安曇野市穂高の穂高病院(古屋直行院長)の産婦人科に、増田彩子医師(38)が着任した。同科の常勤医師が4人となり、分娩(お産)の受け入れ体制が充実したほか、産婦人科内視鏡技術認定医である増田医師が加わったことで、腹腔鏡下手術の普及に一層力を入れていく。

 増田医師は松本市出身で、福岡大学医学部を卒業後、研修医として順天堂大学(東京都)に入局、13年間勤務した。腹腔鏡下手術と不妊治療の専門医として研さんを積み、女性アスリート専門の外来も担当した。故郷の長野県に戻る際に、腹腔鏡下手術に力を入れていた穂高病院産婦人科の古川哲平医師(43)の熱意に触れ、今年4月、同病院に着任した。

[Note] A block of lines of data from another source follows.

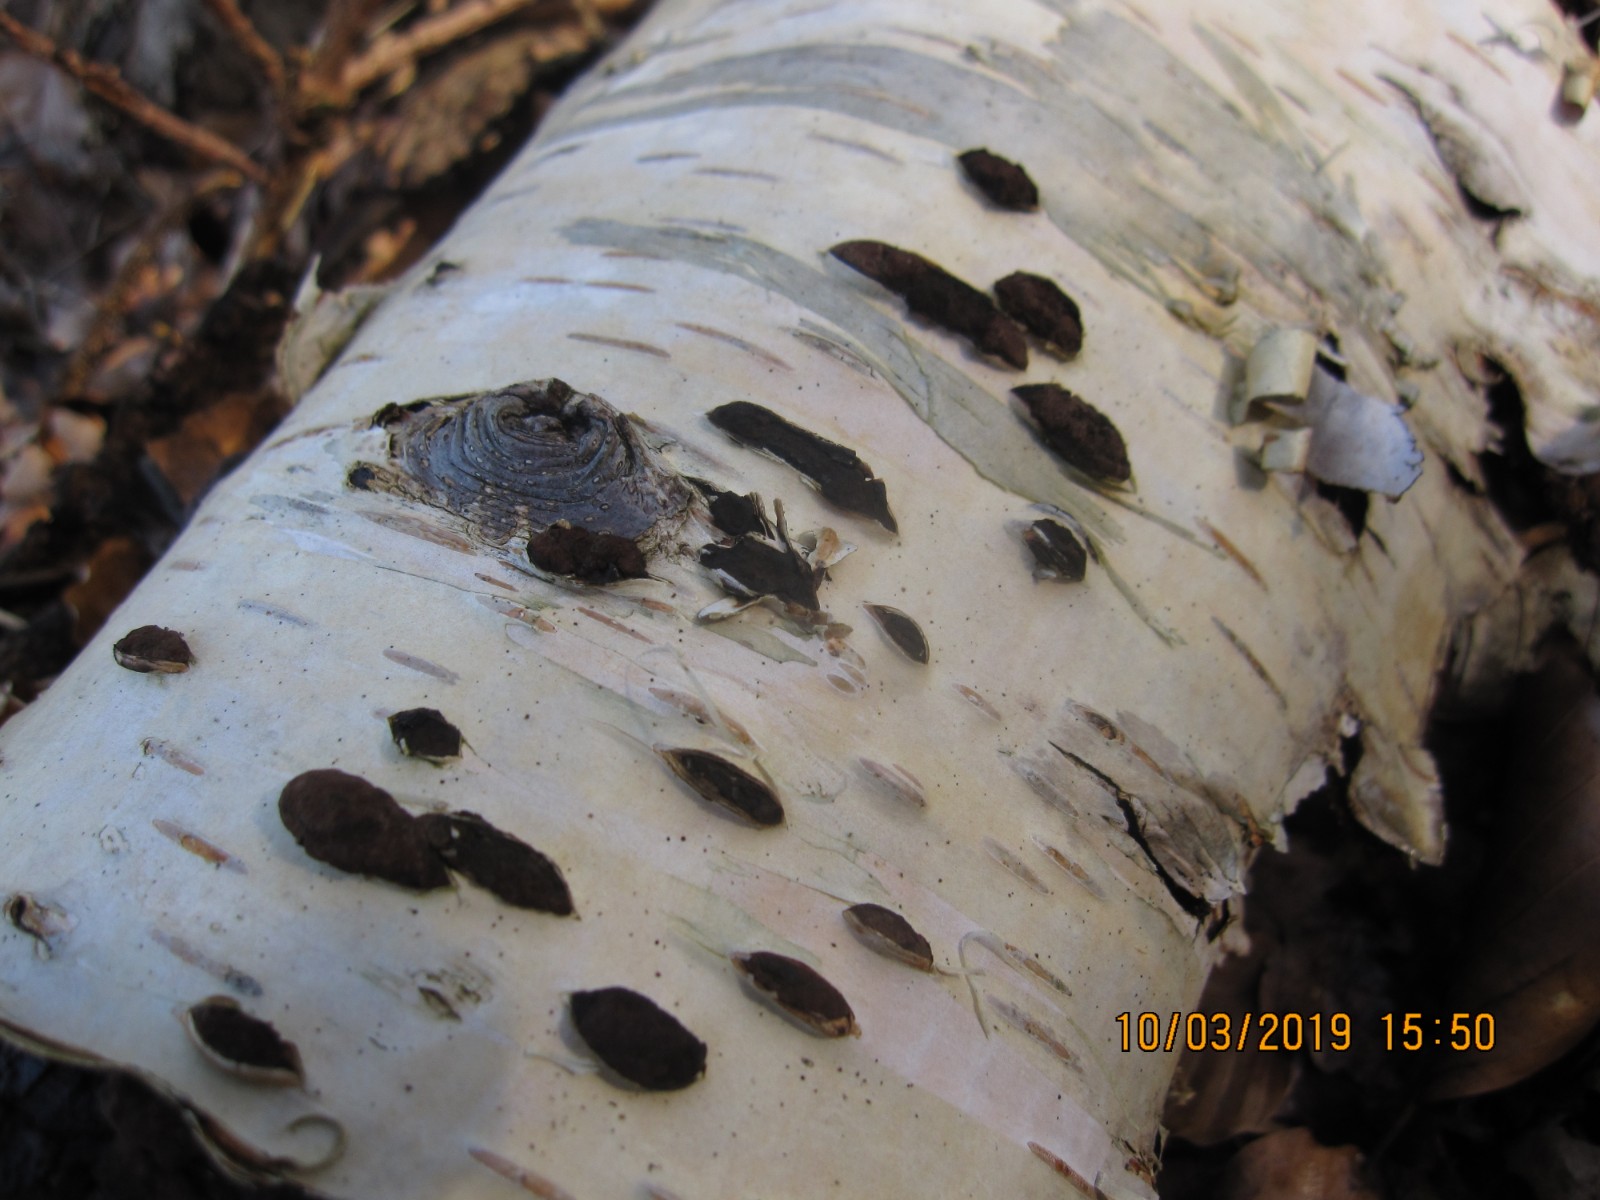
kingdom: Fungi
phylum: Ascomycota
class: Sordariomycetes
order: Xylariales
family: Hypoxylaceae
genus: Jackrogersella
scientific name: Jackrogersella multiformis
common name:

 産婦人科は現在、古川医師と増田医師のほか、古川医師の父親で同病院理事長の古川穰医師(80)、宮本翼医師(42)が常勤している。市内で唯一お産ができる病院として、地域の妊婦のサポート体制を強化しており、今年1年間で約550件のお産を受け入れる見通しとなっている。女性である増田医師の着任で、患者がより気軽に不妊などの悩みを相談できる環境づくりも期待している。増田医師は「女性が思い描く生活や体づくりをサポートしていきたい」と意気込みを語っている。
 腹腔鏡下手術は開腹手術に比べて患者の体への負担が少なく、術後の回復も早い。不妊の一因とされる子宮内膜症や子宮筋腫なども、病巣だけを取り除くことで、卵巣や子宮を温存できる可能性も高まる。また、中高年女性に多い子宮脱(骨盤臓器脱)の治療にも効果が高い。
 腹腔鏡下手術はこれまでは古川哲平医師がほぼ1人で行ってきたが、増田医師が加わったことで受け入れ件数が大幅に増えることになった。古川医師は「低侵襲治療(体に負担が少ない治療)を、この地域に普及していきたい」と話している。